The Church is, of course, made up of great diversity.  It is inclusive of ethnic groups, social groups, and both genders.  This is not, however, itself a virtue.  It would be a vice if some tried to limit the Church and exclude certain peoples on such grounds.  But this diversity is more a condition of the Church, and it is a condition of the Church because the unity of the Church is a virtue.  This unity is found in the confession of unity:

Ephesians 4:4-6: There is one body and one Spirit—just as you were called to the one hope that belongs to your call—one Lord, one faith, one baptism, one God and Father of all, who is over all and through all and in all.

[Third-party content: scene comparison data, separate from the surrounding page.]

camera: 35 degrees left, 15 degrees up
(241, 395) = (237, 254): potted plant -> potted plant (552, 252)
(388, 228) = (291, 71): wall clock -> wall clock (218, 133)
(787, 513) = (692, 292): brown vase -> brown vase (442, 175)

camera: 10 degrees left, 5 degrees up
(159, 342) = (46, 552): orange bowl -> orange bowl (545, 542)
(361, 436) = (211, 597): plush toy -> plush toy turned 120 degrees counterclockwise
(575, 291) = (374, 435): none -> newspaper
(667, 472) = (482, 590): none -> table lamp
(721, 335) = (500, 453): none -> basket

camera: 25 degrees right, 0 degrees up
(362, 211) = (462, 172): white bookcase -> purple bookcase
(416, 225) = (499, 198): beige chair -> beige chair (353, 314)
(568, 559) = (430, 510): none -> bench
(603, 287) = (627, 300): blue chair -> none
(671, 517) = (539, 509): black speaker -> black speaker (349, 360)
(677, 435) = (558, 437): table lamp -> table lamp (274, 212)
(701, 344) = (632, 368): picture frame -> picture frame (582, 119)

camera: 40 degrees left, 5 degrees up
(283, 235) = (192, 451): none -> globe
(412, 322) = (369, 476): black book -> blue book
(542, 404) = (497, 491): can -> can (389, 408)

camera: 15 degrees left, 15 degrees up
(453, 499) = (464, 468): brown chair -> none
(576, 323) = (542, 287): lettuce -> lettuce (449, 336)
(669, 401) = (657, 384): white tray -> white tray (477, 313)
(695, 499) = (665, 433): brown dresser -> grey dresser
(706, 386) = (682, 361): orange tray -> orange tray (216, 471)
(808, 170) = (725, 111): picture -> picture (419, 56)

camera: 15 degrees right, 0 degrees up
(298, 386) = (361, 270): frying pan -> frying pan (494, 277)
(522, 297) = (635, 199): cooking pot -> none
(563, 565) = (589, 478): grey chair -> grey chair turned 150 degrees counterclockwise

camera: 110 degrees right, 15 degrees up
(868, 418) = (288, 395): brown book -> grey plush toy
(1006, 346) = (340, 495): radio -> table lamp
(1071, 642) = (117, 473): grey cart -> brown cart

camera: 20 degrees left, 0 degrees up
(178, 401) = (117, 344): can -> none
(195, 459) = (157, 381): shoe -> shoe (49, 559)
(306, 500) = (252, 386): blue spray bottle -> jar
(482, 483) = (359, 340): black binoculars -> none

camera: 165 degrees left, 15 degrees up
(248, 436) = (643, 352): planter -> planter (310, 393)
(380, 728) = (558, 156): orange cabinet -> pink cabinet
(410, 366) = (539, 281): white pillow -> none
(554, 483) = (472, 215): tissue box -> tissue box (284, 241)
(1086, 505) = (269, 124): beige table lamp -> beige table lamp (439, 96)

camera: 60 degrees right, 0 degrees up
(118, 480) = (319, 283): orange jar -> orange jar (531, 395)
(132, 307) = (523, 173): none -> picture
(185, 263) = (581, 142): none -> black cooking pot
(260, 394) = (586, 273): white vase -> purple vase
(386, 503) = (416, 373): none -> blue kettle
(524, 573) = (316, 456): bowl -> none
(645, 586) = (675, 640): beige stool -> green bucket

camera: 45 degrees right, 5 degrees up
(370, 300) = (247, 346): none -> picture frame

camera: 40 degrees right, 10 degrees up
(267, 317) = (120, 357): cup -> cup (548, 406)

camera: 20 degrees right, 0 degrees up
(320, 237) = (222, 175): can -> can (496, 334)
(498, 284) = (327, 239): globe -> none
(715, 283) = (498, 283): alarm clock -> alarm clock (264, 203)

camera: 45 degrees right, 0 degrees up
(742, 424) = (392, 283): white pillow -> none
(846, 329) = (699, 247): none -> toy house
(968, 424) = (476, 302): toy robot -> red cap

Whereas Western culture wants to celebrate diversities of every sort (except, perhaps, white males and persons who do not celebrate the new, sexual ethic), the Church celebrates unity in Christ.  Practically, this makes a significant difference.  We value what brings glory to God, not to us in our multiculturalism.  We relativise our differences because of all being in Christ rather than celebrate our differences, thereby stealing the focus from Christ for ourselves.  We do not absolutise things that are indifferent.  We do not promote people in the Church to ministerial positions because we seek an equality in outcomes.  Rather, we value the diversity of gifts, services, and activities in the one Church provided by the Triune God:

1 Corinthians 12:4-6: Now there are varieties of gifts, but the same Spirit; and there are varieties of service, but the same Lord; and there are varieties of activities, but it is the same God who empowers them all in everyone.

Is diversity a Christian virtue?  It is a condition of the universal Church.  The Christian virtue is rather found in the Church’s unity in One God.



[1] Richard Bauckham, The Theology of the Book of Revelation (New Testament Theology; Cambridge: Cambridge Univ. Press, 1993), pp. 66-67.